KEY POINTS
- The structural diversity of inhaled anesthetics suggests that they all
do not interact directly with a single, specific receptor site.
- Any molecular hypothesis of anesthesia must explain the effects of anesthetics
on the whole organism. Physical or biochemical changes important to the
mechanism of anesthesia must occur within seconds of anesthetic administration and
be rapidly reversible on removal of the anesthetic.
- Potencies of inhaled anesthetics depend on the end point measured. The
best-characterized measurement of anesthetic potency is MAC, the minimum alveolar
concentration of an agent that produces immobility in 50% of subjects exposed to
a noxious stimulus.
- Inhaled anesthetics have presynaptic and postsynaptic effects in the brain
and spinal cord. The ability of anesthetics to prevent a motor response to noxious
stimulation results from a site of action in the spinal cord.
- Many excitatory and inhibitory neurotransmitters and their receptors have
an influence on the anesthetic requirement. However, the predominant effects of
inhaled anesthetics cannot be explained by the depletion, production, or release
of a single neuromodulator in the CNS.
- The Meyer-Overton rule describes the correlation between lipid solubility
and anesthetic potency. Because of this correlation, the search for the molecular
bases of anesthetic action has often focused on cellular hydrophobic regions.
- Clinical concentrations of inhaled anesthetics (i.e., about one anesthetic
molecule for every 80 membrane phospholipid molecules) produce only modest changes
in membrane lipid structure and function.

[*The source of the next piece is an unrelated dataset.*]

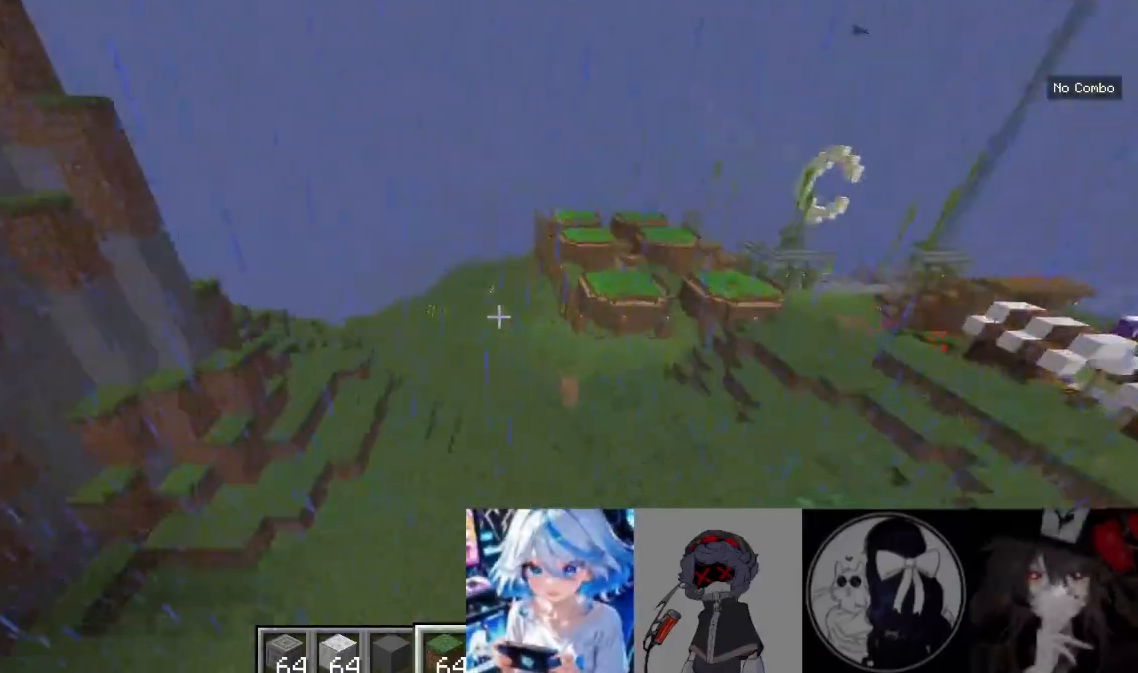
{"keys": ["w"], "mouse": [], "events": [[200, "d", "down"], [400, "d", "up"]]}
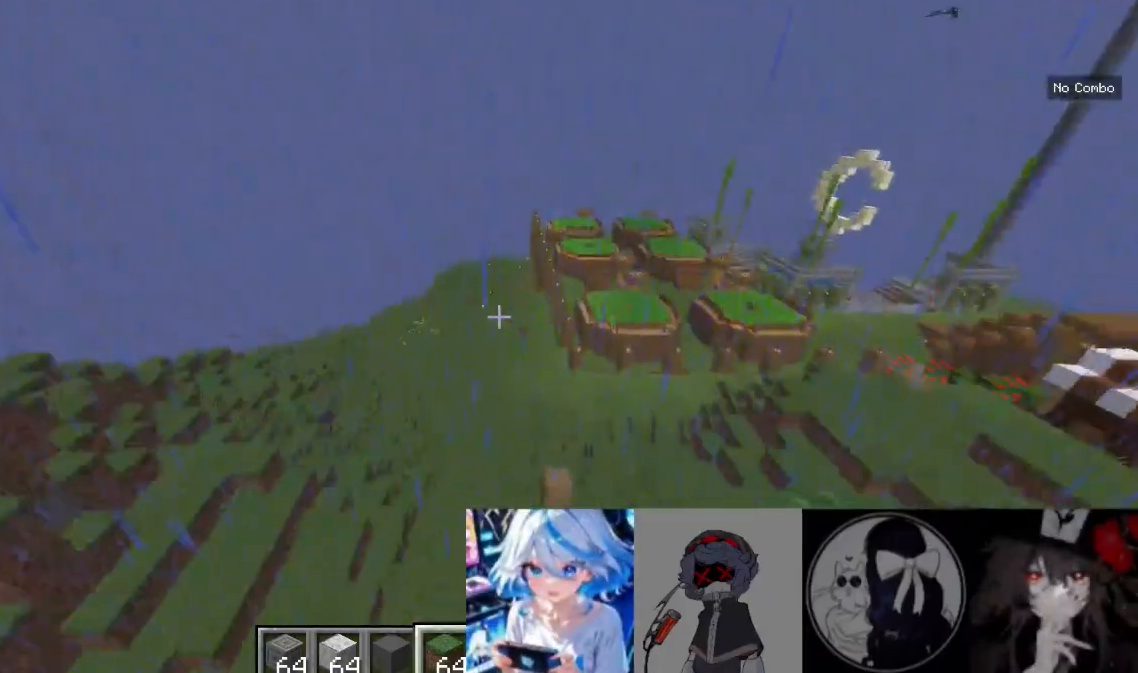
{"keys": ["a", "w"], "mouse": [], "events": [[433, "a", "down"]]}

- The Meyer-Overton rule is imperfect, and many exceptions exist. Nonimmobilizers
are lipid soluble compounds that fail to produce immobility in response to a noxious
stimulus but do impair learning and memory.
- The ultimate action of inhaled anesthetics is on specific neuronal membrane
proteins that permit the translocation of ions during membrane excitation. Although
this probably occurs by a direct binding of anesthetics to membrane protein channels
or their surrounding lipids, or both, the possibility remains that inhaled anesthetics
act indirectly through production of a second messenger.
- The ability of inhaled anesthetics to modulate ion flow through neurotransmitter
receptor-channel complexes can be markedly altered by selective single amino acid
mutations in protein channels. These critical amino acids may form the specific
binding sites for inhaled anesthetics.